> Instruction: Each entry below must be given again word for word, with no pictures.

[Entries taken from a collection]
◆ ◆ ◆ ◆ ◆

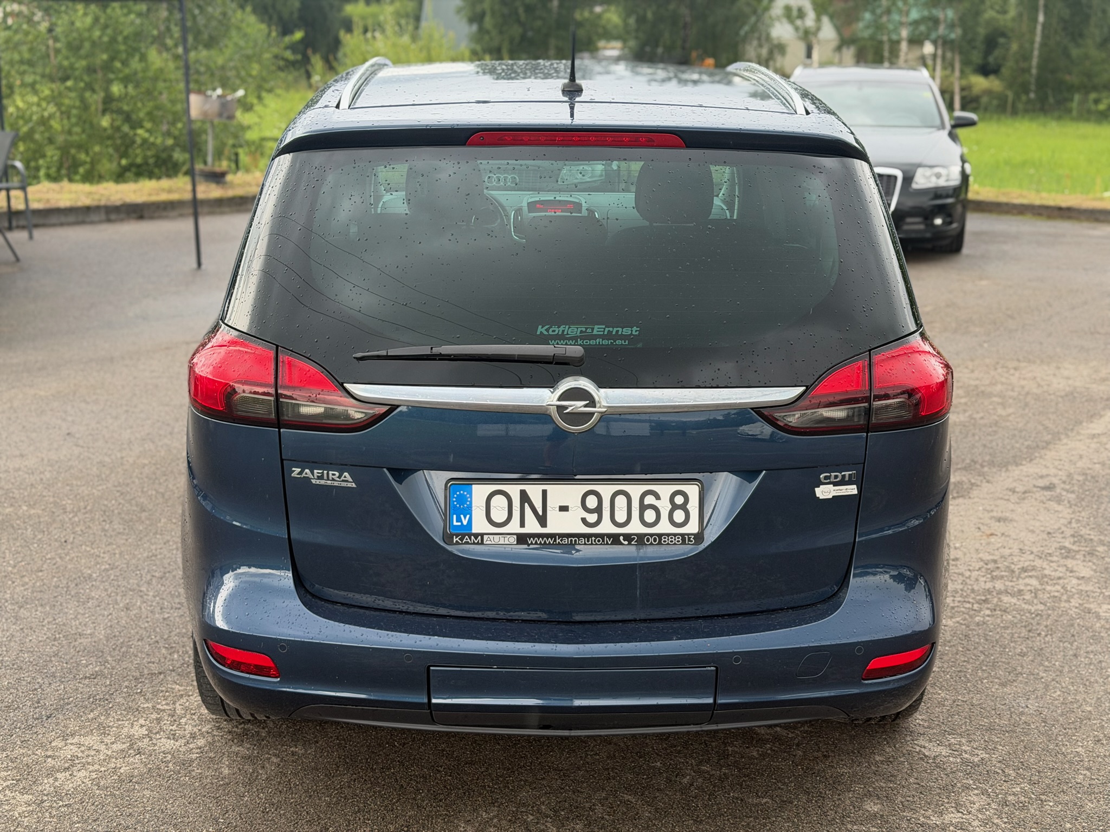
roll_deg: -0.6
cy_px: 416
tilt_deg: -14.0
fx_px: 1539
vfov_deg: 30.3
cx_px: 555
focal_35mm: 48
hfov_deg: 39.7
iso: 80
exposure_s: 1/121
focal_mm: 6.76
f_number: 1.78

◆ ◆ ◆ ◆ ◆

> Answer:
roll_deg: -0.6
cy_px: 416
tilt_deg: -14.0
fx_px: 1539
vfov_deg: 30.3
cx_px: 555
focal_35mm: 48
hfov_deg: 39.7
iso: 80
exposure_s: 1/121
focal_mm: 6.76
f_number: 1.78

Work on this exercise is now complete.